Last night, the question marks were almost visible above the heads of several local KC area sportswriters or broadcasters given the response on Twitter. They wondered why the Kansas City Chiefs would sign Keary Colbert. It’s not that Colbert hasn’t been productive in the NFL the last two years; he hasn’t even been with a team. In fact, just two months ago, he signed with the UFL’s Sacramento franchise. So what is the reason?
At the same time, the Chiefs brought in Todd Carter, an extra kicker into camp who provides an extra leg in team scrimmages, a back-up for preseason games and some help for special teams drills. It’s a long, hot camp and adding a kicker makes sense. Perhaps the same rationale could be used to describe Scott Pioli’s reasons for signing Colbert, but that’s not the case — the Chiefs already have several young receivers in house vying for end of roster slots on special teams or even hopes for the practice squad.

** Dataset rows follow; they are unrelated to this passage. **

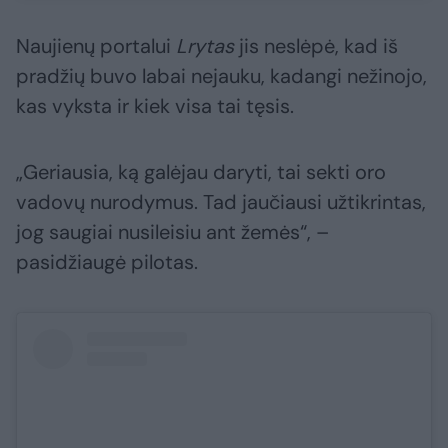
Naujienų portalui
Lrytas
jis neslėpė, kad iš
pradžių buvo labai nejauku, kadangi nežinojo,
kas vyksta ir kiek visa tai tęsis.
„Geriausia, ką galėjau daryti, tai sekti oro
vadovų nurodymus. Tad jaučiausi užtikrintas,
jog saugiai nusileisiu ant žemės“, –
pasidžiaugė pilotas.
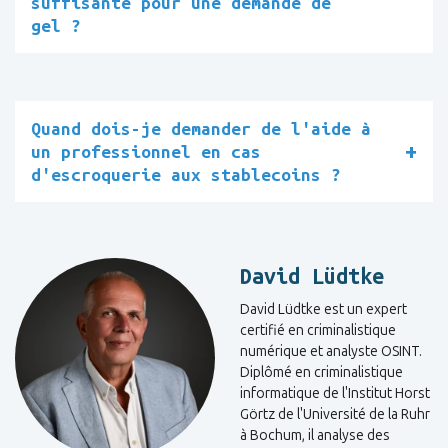
suffisante pour une demande de
gel ?
Quand dois-je demander de l'aide à
un professionnel en cas
d'escroquerie aux stablecoins ?
David Lüdtke
David Lüdtke est un expert
certifié en criminalistique
numérique et analyste OSINT.
Diplômé en criminalistique
informatique de l'Institut Horst
Görtz de l'Université de la Ruhr
à Bochum, il analyse des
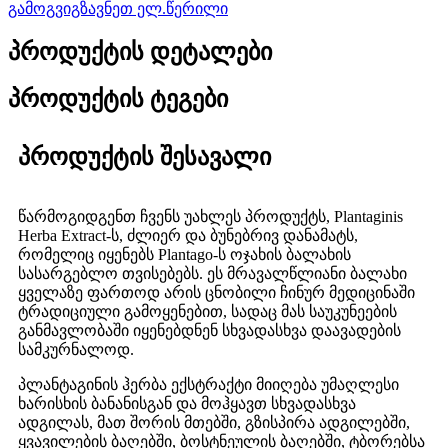
გამოგვიგზავნეთ ელ.წერილი
პროდუქტის დეტალები
პროდუქტის ტეგები
პროდუქტის შესავალი
წარმოგიდგენთ ჩვენს უახლეს პროდუქტს, Plantaginis
Herba Extract-ს, ძლიერ და ბუნებრივ დანამატს,
რომელიც იყენებს Plantago-ს ოჯახის ბალახის
სასარგებლო თვისებებს. ეს მრავალწლიანი ბალახი
ყველაზე ფართოდ არის ცნობილი ჩინურ მედიცინაში
ტრადიციული გამოყენებით, სადაც მას საუკუნეების
განმავლობაში იყენებდნენ სხვადასხვა დაავადების
სამკურნალოდ.
პლანტაგინის ჰერბა ექსტრაქტი მიიღება უმაღლესი
ხარისხის ბანანისგან და მოჰყავთ სხვადასხვა
ადგილას, მათ შორის მთებში, გზისპირა ადგილებში,
ყვავილების ბაღებში, ბოსტნეულის ბაღებში, ტბორებსა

So the signing of Colbert must say something more about the state of the Chiefs receivers. The Chiefs know what they have (or hope they know) with Steve Breaston, Dwayne Bowe, Jonathan Baldwin, Dexter McCluster, Jerheme Urban and Terrance Copper. But perhaps even those aren’t as reassuring as what Haley and Pioli would like, and Colbert had something they liked — even from his NFL playing days a few years ago. Or maybe he found a spark in the UFL.

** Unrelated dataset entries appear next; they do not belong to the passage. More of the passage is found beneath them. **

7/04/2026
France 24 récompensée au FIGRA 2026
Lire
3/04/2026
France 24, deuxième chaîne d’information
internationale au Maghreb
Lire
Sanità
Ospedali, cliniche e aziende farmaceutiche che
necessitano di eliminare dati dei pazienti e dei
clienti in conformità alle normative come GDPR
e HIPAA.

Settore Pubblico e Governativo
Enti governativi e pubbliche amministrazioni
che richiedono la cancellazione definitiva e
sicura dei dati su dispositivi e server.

That’s a bit scary if you think about it. There’s no reason to bring in Colbert to just compete for a special teams role when players like Copper or cornerback Jalil Brown will be taking those slots with experience and talent. Other than that, could Colbert have been brought in because promising players like McCluster or Urban (and definitely the rest) haven’t been up to par? Even Baldwin to this point?
There’s no way the Chiefs are “giving up” on any of those guys, so this isn’t about that. But perhaps the Chiefs want a certain veteran level of performance early, and they realize those guys will need some time to get there. If so, that’s frustrating since a player like Braylon Edwards was signed for $1 million plus incentives for only one year. If the Chiefs needed to bring in veteran help, it’s been sitting there for some time — guys who have played in the NFL recently.
So the question marks are still out there, wondering what Colbert has left and what place he takes on the Chiefs as the team moves toward it’s first preseason game. The way Todd Haley uses him and what happens in upcoming practices may give us an idea of what the front office has in mind.